21st of December today and we´re in our apartment in Srednekolymsk. It is warm today, only -33°F, but there´s a nagging cold wind from the southwest and not one single cloud can be seen on the sky.
Christmas Eve is getting closer by the day. I know that back home in Sweden, and probably all around the Christian world, everyone is busy running around, trying to get everything ready in time for Christmas. Presents has to be bought, the best Christmas tree is still to be found and all this enormous amount and variety of food we eat during this time of joy, has still to be cooked and prepared! We´re talking ham, turkey, pork, chocolate, fruits (gee, I am getting hungry just naming this delicious cuisine!) and much more can be found on the Christmas table, in different varieties and taste.
Out here in the Siberian Far East, though, everything is relaxed, quiet and as usual. Local people believe in the spiritual world, they´re animists, as most native northerner´s are. And many other people living close to nature (more of that later, in another article). So there´s not much of a Christmas feeling here. Of course. Really, the only few things that makes us aware that Christmas is approaching, is the commercials played over and over again on the only channel (broadcast from Moscow of course) we can receive on our TV. So it´s far from the commercial hysteria back home!
During our Expedition we´ve been invited to many astonishing people who´ve done everything possible to make us feel welcome and at home. They have all succeeded! What has made the biggest impression on me is the hospitality they´ve shown us. They have, with no exceptions, always offered us food and a warm place to sleep. No matter how tiny little hut they´ve lived in or how overcrowded they´ve been, they´ve always found us a place to sleep. And the many different types of local cuisine we´ve tried, it is a subject in itself!

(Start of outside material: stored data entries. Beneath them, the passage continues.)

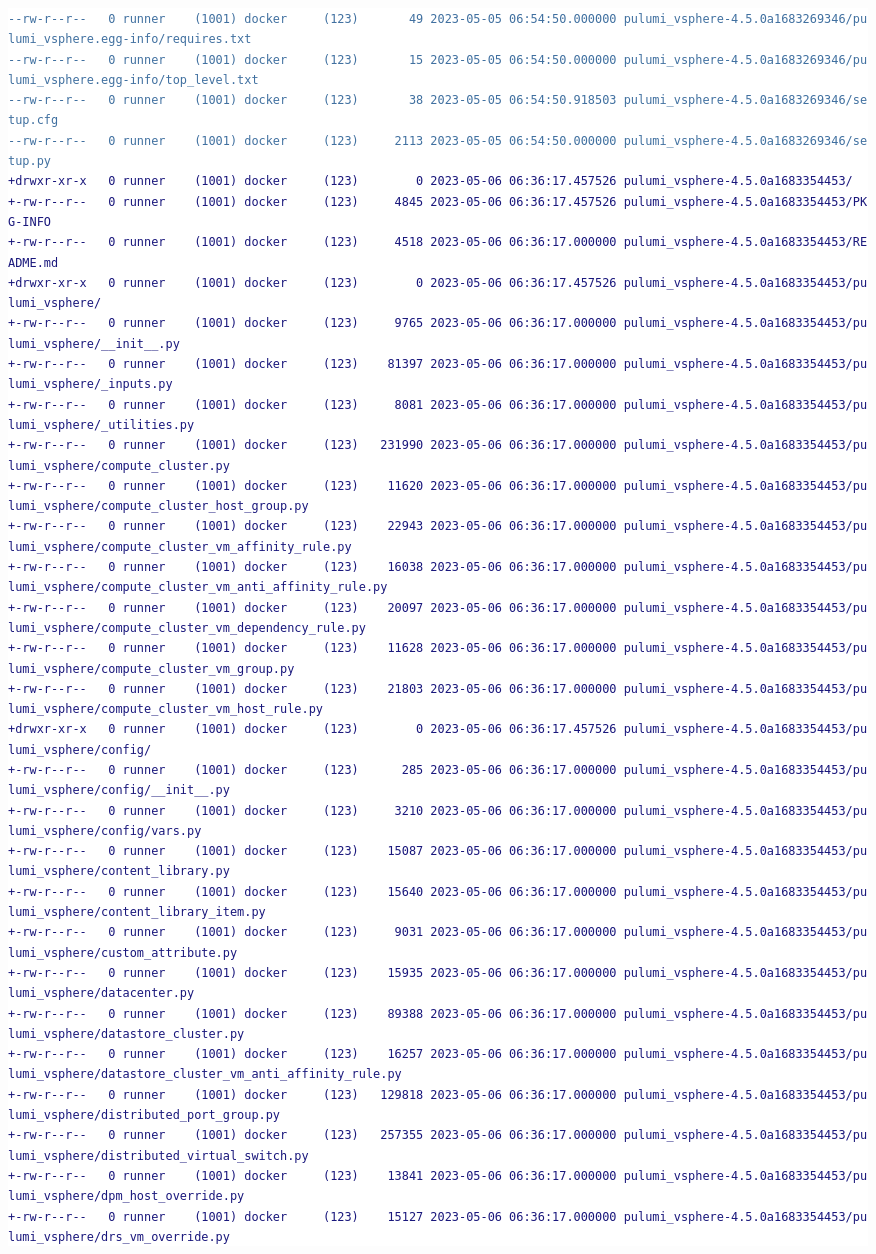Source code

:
 ```diff
--rw-r--r--   0 runner    (1001) docker     (123)       49 2023-05-05 06:54:50.000000 pulumi_vsphere-4.5.0a1683269346/pulumi_vsphere.egg-info/requires.txt
--rw-r--r--   0 runner    (1001) docker     (123)       15 2023-05-05 06:54:50.000000 pulumi_vsphere-4.5.0a1683269346/pulumi_vsphere.egg-info/top_level.txt
--rw-r--r--   0 runner    (1001) docker     (123)       38 2023-05-05 06:54:50.918503 pulumi_vsphere-4.5.0a1683269346/setup.cfg
--rw-r--r--   0 runner    (1001) docker     (123)     2113 2023-05-05 06:54:50.000000 pulumi_vsphere-4.5.0a1683269346/setup.py
+drwxr-xr-x   0 runner    (1001) docker     (123)        0 2023-05-06 06:36:17.457526 pulumi_vsphere-4.5.0a1683354453/
+-rw-r--r--   0 runner    (1001) docker     (123)     4845 2023-05-06 06:36:17.457526 pulumi_vsphere-4.5.0a1683354453/PKG-INFO
+-rw-r--r--   0 runner    (1001) docker     (123)     4518 2023-05-06 06:36:17.000000 pulumi_vsphere-4.5.0a1683354453/README.md
+drwxr-xr-x   0 runner    (1001) docker     (123)        0 2023-05-06 06:36:17.457526 pulumi_vsphere-4.5.0a1683354453/pulumi_vsphere/
+-rw-r--r--   0 runner    (1001) docker     (123)     9765 2023-05-06 06:36:17.000000 pulumi_vsphere-4.5.0a1683354453/pulumi_vsphere/__init__.py
+-rw-r--r--   0 runner    (1001) docker     (123)    81397 2023-05-06 06:36:17.000000 pulumi_vsphere-4.5.0a1683354453/pulumi_vsphere/_inputs.py
+-rw-r--r--   0 runner    (1001) docker     (123)     8081 2023-05-06 06:36:17.000000 pulumi_vsphere-4.5.0a1683354453/pulumi_vsphere/_utilities.py
+-rw-r--r--   0 runner    (1001) docker     (123)   231990 2023-05-06 06:36:17.000000 pulumi_vsphere-4.5.0a1683354453/pulumi_vsphere/compute_cluster.py
+-rw-r--r--   0 runner    (1001) docker     (123)    11620 2023-05-06 06:36:17.000000 pulumi_vsphere-4.5.0a1683354453/pulumi_vsphere/compute_cluster_host_group.py
+-rw-r--r--   0 runner    (1001) docker     (123)    22943 2023-05-06 06:36:17.000000 pulumi_vsphere-4.5.0a1683354453/pulumi_vsphere/compute_cluster_vm_affinity_rule.py
+-rw-r--r--   0 runner    (1001) docker     (123)    16038 2023-05-06 06:36:17.000000 pulumi_vsphere-4.5.0a1683354453/pulumi_vsphere/compute_cluster_vm_anti_affinity_rule.py
+-rw-r--r--   0 runner    (1001) docker     (123)    20097 2023-05-06 06:36:17.000000 pulumi_vsphere-4.5.0a1683354453/pulumi_vsphere/compute_cluster_vm_dependency_rule.py
+-rw-r--r--   0 runner    (1001) docker     (123)    11628 2023-05-06 06:36:17.000000 pulumi_vsphere-4.5.0a1683354453/pulumi_vsphere/compute_cluster_vm_group.py
+-rw-r--r--   0 runner    (1001) docker     (123)    21803 2023-05-06 06:36:17.000000 pulumi_vsphere-4.5.0a1683354453/pulumi_vsphere/compute_cluster_vm_host_rule.py
+drwxr-xr-x   0 runner    (1001) docker     (123)        0 2023-05-06 06:36:17.457526 pulumi_vsphere-4.5.0a1683354453/pulumi_vsphere/config/
+-rw-r--r--   0 runner    (1001) docker     (123)      285 2023-05-06 06:36:17.000000 pulumi_vsphere-4.5.0a1683354453/pulumi_vsphere/config/__init__.py
+-rw-r--r--   0 runner    (1001) docker     (123)     3210 2023-05-06 06:36:17.000000 pulumi_vsphere-4.5.0a1683354453/pulumi_vsphere/config/vars.py
+-rw-r--r--   0 runner    (1001) docker     (123)    15087 2023-05-06 06:36:17.000000 pulumi_vsphere-4.5.0a1683354453/pulumi_vsphere/content_library.py
+-rw-r--r--   0 runner    (1001) docker     (123)    15640 2023-05-06 06:36:17.000000 pulumi_vsphere-4.5.0a1683354453/pulumi_vsphere/content_library_item.py
+-rw-r--r--   0 runner    (1001) docker     (123)     9031 2023-05-06 06:36:17.000000 pulumi_vsphere-4.5.0a1683354453/pulumi_vsphere/custom_attribute.py
+-rw-r--r--   0 runner    (1001) docker     (123)    15935 2023-05-06 06:36:17.000000 pulumi_vsphere-4.5.0a1683354453/pulumi_vsphere/datacenter.py
+-rw-r--r--   0 runner    (1001) docker     (123)    89388 2023-05-06 06:36:17.000000 pulumi_vsphere-4.5.0a1683354453/pulumi_vsphere/datastore_cluster.py
+-rw-r--r--   0 runner    (1001) docker     (123)    16257 2023-05-06 06:36:17.000000 pulumi_vsphere-4.5.0a1683354453/pulumi_vsphere/datastore_cluster_vm_anti_affinity_rule.py
+-rw-r--r--   0 runner    (1001) docker     (123)   129818 2023-05-06 06:36:17.000000 pulumi_vsphere-4.5.0a1683354453/pulumi_vsphere/distributed_port_group.py
+-rw-r--r--   0 runner    (1001) docker     (123)   257355 2023-05-06 06:36:17.000000 pulumi_vsphere-4.5.0a1683354453/pulumi_vsphere/distributed_virtual_switch.py
+-rw-r--r--   0 runner    (1001) docker     (123)    13841 2023-05-06 06:36:17.000000 pulumi_vsphere-4.5.0a1683354453/pulumi_vsphere/dpm_host_override.py
+-rw-r--r--   0 runner    (1001) docker     (123)    15127 2023-05-06 06:36:17.000000 pulumi_vsphere-4.5.0a1683354453/pulumi_vsphere/drs_vm_override.py
```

People like the one´s we´ve met, who´ve spent over 20 years living in the taiga, know how to take care of what´s to be found in the nature. They have all learnt how to prepare and keep the natural taste of all the different types of meat and fish to be found, instead of destroying it with too much spices. During this time we´ve been offered delicacies like a tender hare soup with an extremely tasty broth together with potatoes or macaroni. The wide variety of different fish cutlets and fish soups is another favorite. All made on the big variety fish to be found in the amazing Kolyma. We´ve had a wide variety of moose meat prepared in different ways, fried, stewed and boiled. Since I love fat food, and we need fat food, another much loved dish have been bone marrow from moose whipped up into a fat, tasty gel. Lovely indeed! But, my top of the list is definitely maxa.
Maxa is frozen, raw liver from the local endemic snakelike fish called Nalim, which is cut into small pieces and dipped into salt, it´s rather like eating ice-cream, and it´s delicious! Straganina - (from another local fish called chirr, white salmon) is also eaten frozen and raw and is carved out of this fat salmon into thin and long pieces and then dipped into a mix of salt and pepper. Tasty!

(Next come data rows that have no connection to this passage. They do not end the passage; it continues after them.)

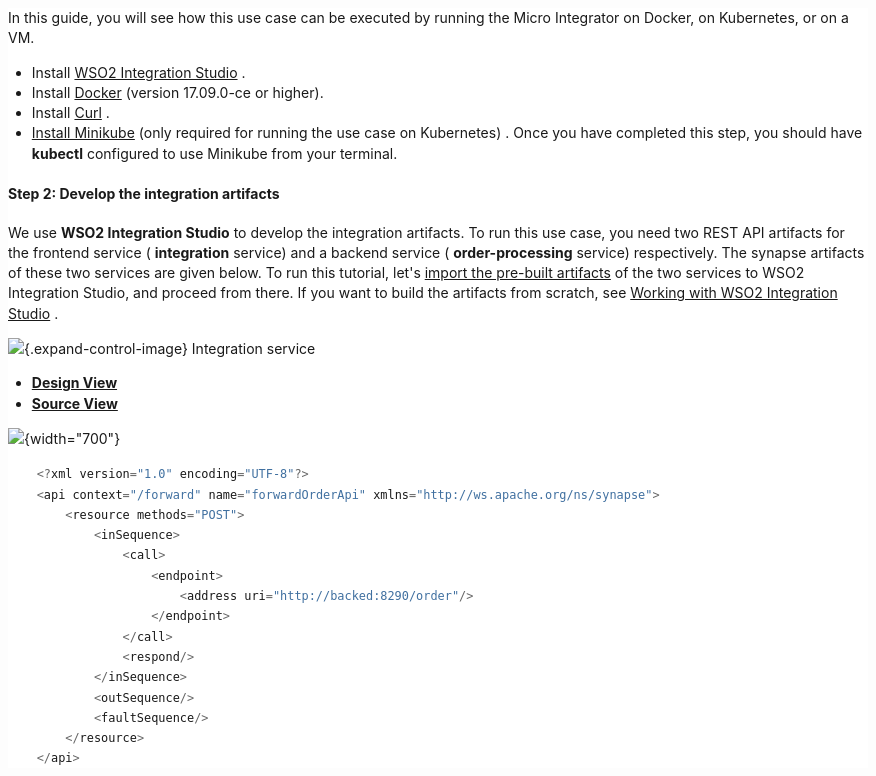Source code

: In this guide, you will see how this use case can be executed by running
the Micro Integrator on Docker, on Kubernetes, or on a VM.

-   Install [WSO2 Integration
    Studio](https://wso2.com/integration/tooling/) .
-   Install [Docker](https://www.docker.com/) (version 17.09.0-ce or
    higher).
-   Install [Curl](https://curl.haxx.se/) .
-   [Install
    Minikube](https://kubernetes.io/docs/tasks/tools/install-minikube/)
    (only required for running the use case on Kubernetes) . Once you
    have completed this step, you should have **kubectl** configured to
    use Minikube from your terminal.

#### Step 2: Develop the integration artifacts

We use **WSO2 Integration Studio** to develop the integration artifacts.
To run this use case, you need two REST API artifacts for the frontend
service ( **integration** service) and a backend service (
**order-processing** service) respectively. The synapse artifacts of
these two services are given below. To run this tutorial, let's [import
the pre-built
artifacts](#DevelopingCloudNativeIntegration-import_artifacts) of the
two services to WSO2 Integration Studio, and proceed from there. If you
want to build the artifacts from scratch, see [Working with WSO2
Integration
Studio](https://docs.wso2.com/display/EI650/Working+with+WSO2+Integration+Studio)
.

![](images/icons/grey_arrow_down.png){.expand-control-image} Integration
service

-   [**Design View**](#59299674bbaa4a9fb5619dd4d60cec99)
-   [**Source View**](#0c639e4d49284ca0a98501cf206b93bd)

![](attachments/119136105/119136108.png){width="700"}

``` java
    <?xml version="1.0" encoding="UTF-8"?>
    <api context="/forward" name="forwardOrderApi" xmlns="http://ws.apache.org/ns/synapse">
        <resource methods="POST">
            <inSequence>
                <call>
                    <endpoint>
                        <address uri="http://backed:8290/order"/>
                    </endpoint>
                </call>
                <respond/>
            </inSequence>
            <outSequence/>
            <faultSequence/>
        </resource>
    </api>
```
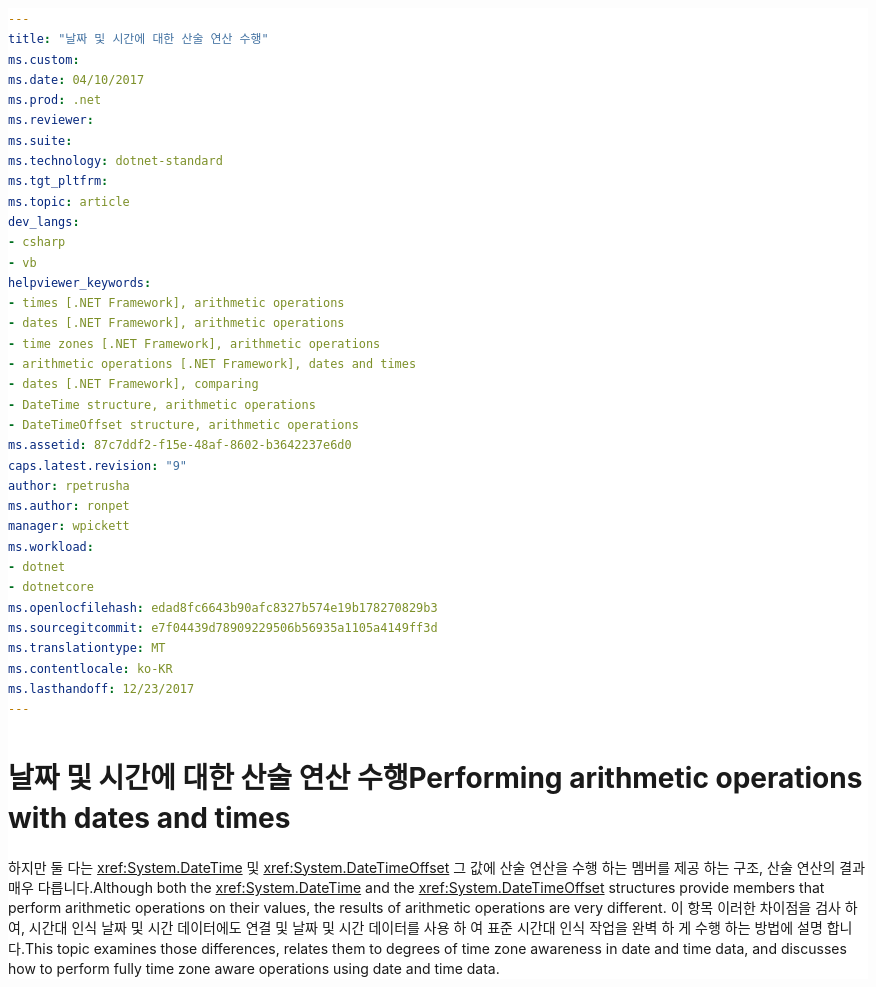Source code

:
 ```yaml
---
title: "날짜 및 시간에 대한 산술 연산 수행"
ms.custom: 
ms.date: 04/10/2017
ms.prod: .net
ms.reviewer: 
ms.suite: 
ms.technology: dotnet-standard
ms.tgt_pltfrm: 
ms.topic: article
dev_langs:
- csharp
- vb
helpviewer_keywords:
- times [.NET Framework], arithmetic operations
- dates [.NET Framework], arithmetic operations
- time zones [.NET Framework], arithmetic operations
- arithmetic operations [.NET Framework], dates and times
- dates [.NET Framework], comparing
- DateTime structure, arithmetic operations
- DateTimeOffset structure, arithmetic operations
ms.assetid: 87c7ddf2-f15e-48af-8602-b3642237e6d0
caps.latest.revision: "9"
author: rpetrusha
ms.author: ronpet
manager: wpickett
ms.workload:
- dotnet
- dotnetcore
ms.openlocfilehash: edad8fc6643b90afc8327b574e19b178270829b3
ms.sourcegitcommit: e7f04439d78909229506b56935a1105a4149ff3d
ms.translationtype: MT
ms.contentlocale: ko-KR
ms.lasthandoff: 12/23/2017
---
```

# <a name="performing-arithmetic-operations-with-dates-and-times"></a><span data-ttu-id="0b081-102">날짜 및 시간에 대한 산술 연산 수행</span><span class="sxs-lookup"><span data-stu-id="0b081-102">Performing arithmetic operations with dates and times</span></span>

<span data-ttu-id="0b081-103">하지만 둘 다는 <xref:System.DateTime> 및 <xref:System.DateTimeOffset> 그 값에 산술 연산을 수행 하는 멤버를 제공 하는 구조, 산술 연산의 결과 매우 다릅니다.</span><span class="sxs-lookup"><span data-stu-id="0b081-103">Although both the <xref:System.DateTime> and the <xref:System.DateTimeOffset> structures provide members that perform arithmetic operations on their values, the results of arithmetic operations are very different.</span></span> <span data-ttu-id="0b081-104">이 항목 이러한 차이점을 검사 하 여, 시간대 인식 날짜 및 시간 데이터에도 연결 및 날짜 및 시간 데이터를 사용 하 여 표준 시간대 인식 작업을 완벽 하 게 수행 하는 방법에 설명 합니다.</span><span class="sxs-lookup"><span data-stu-id="0b081-104">This topic examines those differences, relates them to degrees of time zone awareness in date and time data, and discusses how to perform fully time zone aware operations using date and time data.</span></span>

If we´re lucky, at times we´ve been offered a bush dessert, a mix of fresh berries and sugar to eat while drinking the sweet and tasteful Russian tea, chai. More often than not, when it´s time to leave, they´ve given us dried fish or meat to eat along the way, and when we´ve tried to say that we can´t eat more, they shake their heads and show that they would be offended if not. There´s so much humanity that can be learned from this people!

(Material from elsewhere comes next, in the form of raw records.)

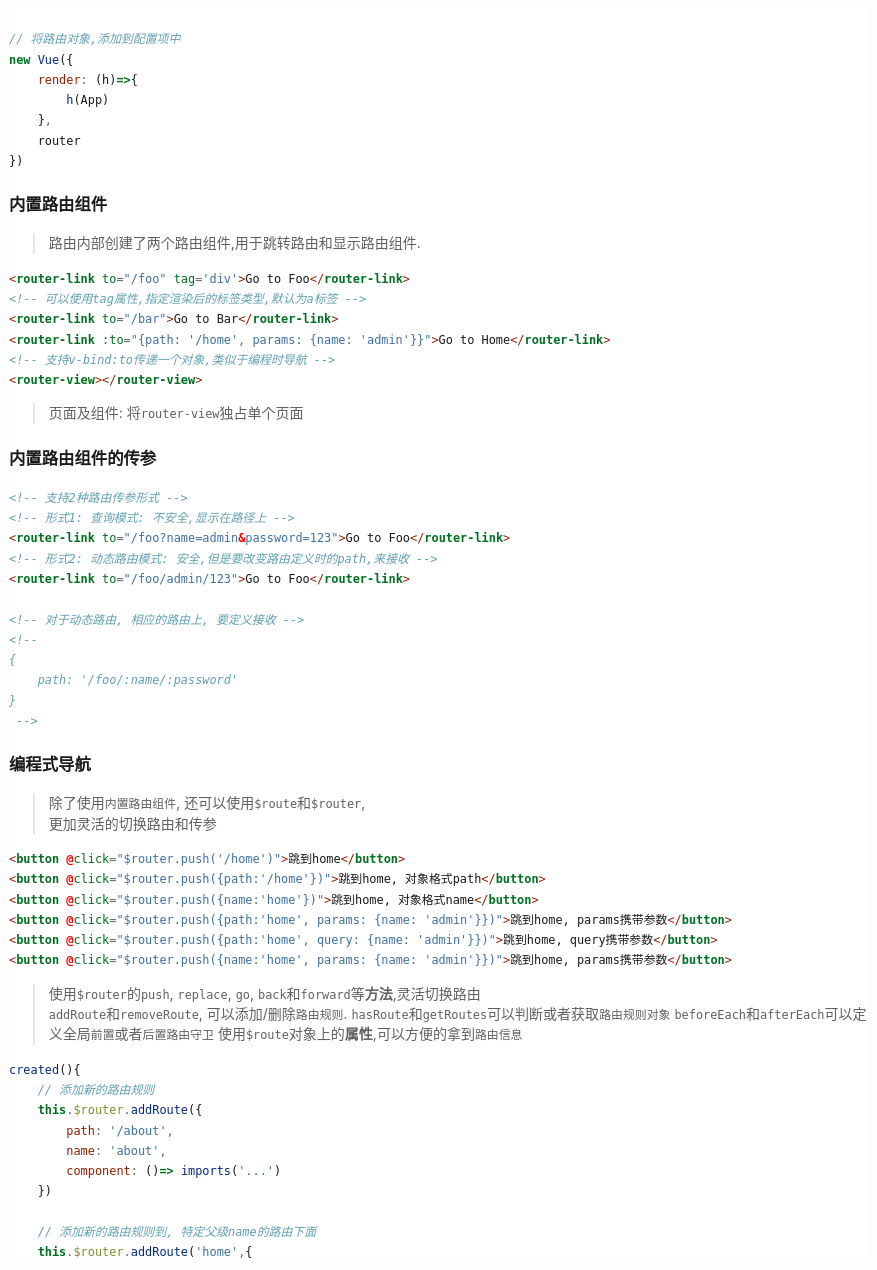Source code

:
 ```js

// 将路由对象,添加到配置项中
new Vue({
	render: (h)=>{
		h(App)
	},
	router
})
```
### 内置路由组件
> 路由内部创建了两个路由组件,用于跳转路由和显示路由组件.
```html
<router-link to="/foo" tag='div'>Go to Foo</router-link>
<!-- 可以使用tag属性,指定渲染后的标签类型,默认为a标签 -->
<router-link to="/bar">Go to Bar</router-link>
<router-link :to="{path: '/home', params: {name: 'admin'}}">Go to Home</router-link> 
<!-- 支持v-bind:to传递一个对象,类似于编程时导航 -->
<router-view></router-view>
```
> 页面及组件: 将`router-view`独占单个页面
### 内置路由组件的传参
```html
<!-- 支持2种路由传参形式 -->
<!-- 形式1: 查询模式: 不安全,显示在路径上 -->
<router-link to="/foo?name=admin&password=123">Go to Foo</router-link>
<!-- 形式2: 动态路由模式: 安全,但是要改变路由定义时的path,来接收 -->
<router-link to="/foo/admin/123">Go to Foo</router-link>

<!-- 对于动态路由, 相应的路由上, 要定义接收 -->
<!-- 
{
	path: '/foo/:name/:password'
}
 -->
```

### 编程式导航
> 除了使用`内置路由组件`, 还可以使用`$route`和`$router`,  
> 更加灵活的切换路由和传参
```html
<button @click="$router.push('/home')">跳到home</button>
<button @click="$router.push({path:'/home'})">跳到home, 对象格式path</button>
<button @click="$router.push({name:'home'})">跳到home, 对象格式name</button>
<button @click="$router.push({path:'home', params: {name: 'admin'}})">跳到home, params携带参数</button>
<button @click="$router.push({path:'home', query: {name: 'admin'}})">跳到home, query携带参数</button>
<button @click="$router.push({name:'home', params: {name: 'admin'}})">跳到home, params携带参数</button>
```
> 使用`$router`的`push`, `replace`, `go`, `back`和`forward`等**方法**,灵活切换路由  
> `addRoute`和`removeRoute`, 可以添加/删除`路由规则`.
> `hasRoute`和`getRoutes`可以判断或者获取`路由规则对象`
> `beforeEach`和`afterEach`可以定义全局`前置`或者`后置路由守卫`
> 使用`$route`对象上的**属性**,可以方便的拿到`路由信息`
```js
created(){
	// 添加新的路由规则
	this.$router.addRoute({
		path: '/about',
		name: 'about',
		component: ()=> imports('...')
	})

	// 添加新的路由规则到, 特定父级name的路由下面
	this.$router.addRoute('home',{
```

Therefore, my final note before Christmas. One thing I do not miss from Sweden is all this complaining that people spends so much time of theirs to do, when in reality the problems they´re facing is nothing compared to all these daily obstacles people are facing here. Just the basic fact of getting food on the table every day. There´s many days when there´s no fish in the nets or when the snares are empty of hares. And, despite temperatures below -60°F they still have to go out, into the taiga to chop some wood so they´re at least able to cook and keep their houses warm. This reality is something that I think people back home should contemplate more, especially now during Christmas!